I have a PyTorch model with a custom forward pass that involves applying torch.fft.irfft2
to the real component of a complex input tensor.
I’m wondering whether this operation breaks the gradient tracking through the network during training. Below I have a simple example where when I print output.grad
, I’m consistently getting a gradient value of None
.
import torch
import torch.nn as nn
import torch.optim as optim
# Model definition
class DummyModel(nn.Module):
def __init__(self):
super().__init__()
self.encoder_conv = nn.Conv2d(1, 16, kernel_size=3, stride=1, padding=1)
self.encoder_relu = nn.ReLU()
self.decoder_conv = nn.Conv2d(16, 1, kernel_size=3, stride=1, padding=1)
self.decoder_relu = nn.ReLU()
def forward(self, x):
x = self.encoder_conv(x)
x = self.encoder_relu(x)
x = torch.fft.irfft2(x, s=(x.shape[-2], x.shape[-1]))
x = self.decoder_conv(x)
x = self.decoder_relu(x)
return x
# Create an instance of the model
model = DummyModel()
# Set up loss function and optimizer
criterion = nn.MSELoss()
optimizer = optim.Adam(model.parameters(), lr=0.001)

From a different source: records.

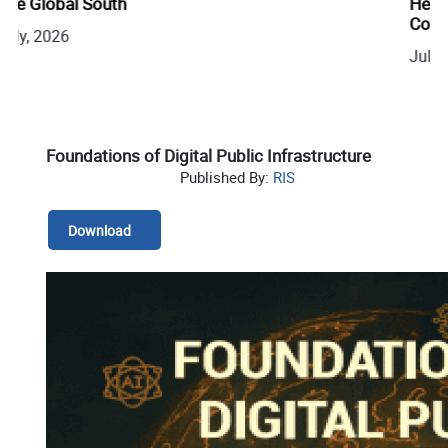
Health Cooperation to a One Health and AMR
Compact at India Africa Forum Summit (IAFS) IV
July, 2026
Foundations of Digital Public Infrastructure
Published By:
RIS
Download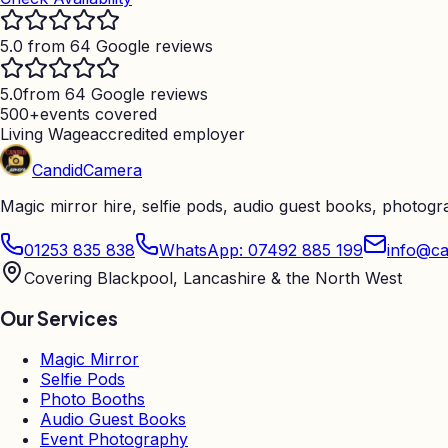
5.0 from 64 Google reviews
5.0
from 64 Google reviews
500+
events covered
Living Wage
accredited employer
Candid
Camera
Magic mirror hire, selfie pods, audio guest books, photog
01253 835 838
WhatsApp: 07492 885 199
info@ca
Covering Blackpool, Lancashire & the North West
Our Services
Magic Mirror
Selfie Pods
Photo Booths
Audio Guest Books
Event Photography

# Create a single input and target
input_image = torch.randn(1, 1, 64, 64) # Real component of input image
target_image = torch.randn(1, 1, 64, 64) # Real component of target image
# Training loop
for epoch in range(10):
optimizer.zero_grad()
output_image = model(input_image)
loss = criterion(output_image, target_image)
loss.backward()
optimizer.step()
# Check the gradient of the output
print(output_image.grad)
I believe the use of torch.fft
is supposed to work with autograd and GPU acceleration but I think I must be handling this in a really stupid way. Any help would be greatly appreciated!